Conta-se que ‘certo dia, entre os mortos e feridos transportados ao acampamento Ana Néri encontra o cadáver desfigurado de um dos seus filhos, que morrera em combate. A valorosa dama, recalcando no âmago do coração a dor que o lacerava, não deu mostras de fraqueza e continuou a prestar socorros aos que deles necessitavam – soldados brasileiros, argentinos e paraguaios, como também as viúvas e órfãos da guerra’.[9]

 

Encerrado o conflito, acompanharam-na na volta dos campos paraguaios a consideração e o prestígio traduzidos nas palavras registradas na obra de Azevedo Pimentel. Quanto ao “pagamento da dívida” pela Pátria coberta de gratidão, de imediato foram-lhe oferecidos presentes da parte do povo da sua província e de senhoras baianas residentes no Rio de Janeiro, teve o retrato pintado a óleo em tamanho natural pelo genial Vitor Meireles, batizou com seu nome uma das ruas da capital do império e recebeu do governo imperial uma pensão anual, além das medalhas “Humanitária” e de “Campanha”. 

 

Como ocorrido com Florence Nightingale, o exemplo de liderança de Ana Néri, somado ao fato do desenvolvimento por ela de práticas inovadoras, levaram a que, 46 anos depois do seu falecimento, ocorrido em 1880, fosse batizada com seu nome a primeira escola de enfermagem do Brasil, que havia sido criada em 1923.

 

No desespero dos hospitais de campanha, na cabeceira dos leitos dos feridos, aquela que foi chamada “mãe dos brasileiros” tratava aos soldados por “seus filhos”. Cento e cinquenta anos passados, as palavras de Azevedo Pimentel sem dúvida ainda se aplicam: de Ana Néri permanece indelével a memória.

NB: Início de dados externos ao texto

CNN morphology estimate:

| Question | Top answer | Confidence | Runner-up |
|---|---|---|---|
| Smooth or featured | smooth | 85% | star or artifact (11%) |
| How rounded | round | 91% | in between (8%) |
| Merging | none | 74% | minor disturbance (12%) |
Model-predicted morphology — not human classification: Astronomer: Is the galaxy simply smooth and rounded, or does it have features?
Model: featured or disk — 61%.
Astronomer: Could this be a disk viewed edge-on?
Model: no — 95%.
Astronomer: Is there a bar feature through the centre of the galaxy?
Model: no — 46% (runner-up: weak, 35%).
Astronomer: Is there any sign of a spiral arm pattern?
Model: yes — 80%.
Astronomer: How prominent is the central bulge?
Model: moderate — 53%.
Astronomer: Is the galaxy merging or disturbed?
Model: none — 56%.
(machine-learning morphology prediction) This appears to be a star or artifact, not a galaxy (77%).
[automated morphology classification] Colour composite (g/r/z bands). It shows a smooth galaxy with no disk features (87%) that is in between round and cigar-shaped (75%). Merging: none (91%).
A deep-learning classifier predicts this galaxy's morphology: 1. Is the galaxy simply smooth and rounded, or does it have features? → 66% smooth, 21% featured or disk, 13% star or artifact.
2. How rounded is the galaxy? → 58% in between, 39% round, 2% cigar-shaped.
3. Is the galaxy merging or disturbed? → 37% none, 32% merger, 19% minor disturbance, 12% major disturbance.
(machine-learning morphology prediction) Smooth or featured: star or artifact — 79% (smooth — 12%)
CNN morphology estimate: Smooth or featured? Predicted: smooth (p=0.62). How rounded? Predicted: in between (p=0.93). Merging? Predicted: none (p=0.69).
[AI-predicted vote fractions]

[1] PIMENTEL, J. S. de Azevedo. Episódios Militares. Rio de Janeiro: Biblioteca do Exército, 1978. O autor, natural de Rio Formoso/PE, foi o primeiro na sua cidade a se alistar nos Corpos de Voluntários da Pátria. Percebido pelo comando o seu nível intelectual, foi imediatamente promovido a segundo sargento. Retornou da campanha como capitão, tendo chegado a general honorário pelos bons serviços prestados ao país.  

[2] PIMENTEL (1978, p. 149-150)

[3] PIMENTEL (1978, p. 20)

[4] Relembre-se que as mulheres sempre estiveram presentes nas guerras, acompanhando familiares, ou como vivandeiras, ou como enfermeiras, ou – como cada vez mais posto em destaque – como combatentesSobre o último tema refiram-se, a título de exemplo: CAIRE, Raymond. A Mulher Militar: das origens aos nossos dias. Rio de Janeiro: Biblioteca do Exército, 2002; NASH, Mary & TAVERA, Susanna. Las Mujeres e las Guerras: El papel de las mujeres en las guerras de la Edad Antigua a la Contemporanea. Barcelona: Icaria, 2003; JONES, David E. Women Warriors: a history. Dulles: Potomac Books, 2005; VALCÁRCEL, Isabel. Mujeres de armas tomar. Madrid: Algaba, 2005.      

 

[5] PIMENTEL (1978, p. 20). 

[6] Idem

[7] PALHA, Américo. Ana Néri. Diário Carioca, edição 05490, 19/01/1946, pág. 7.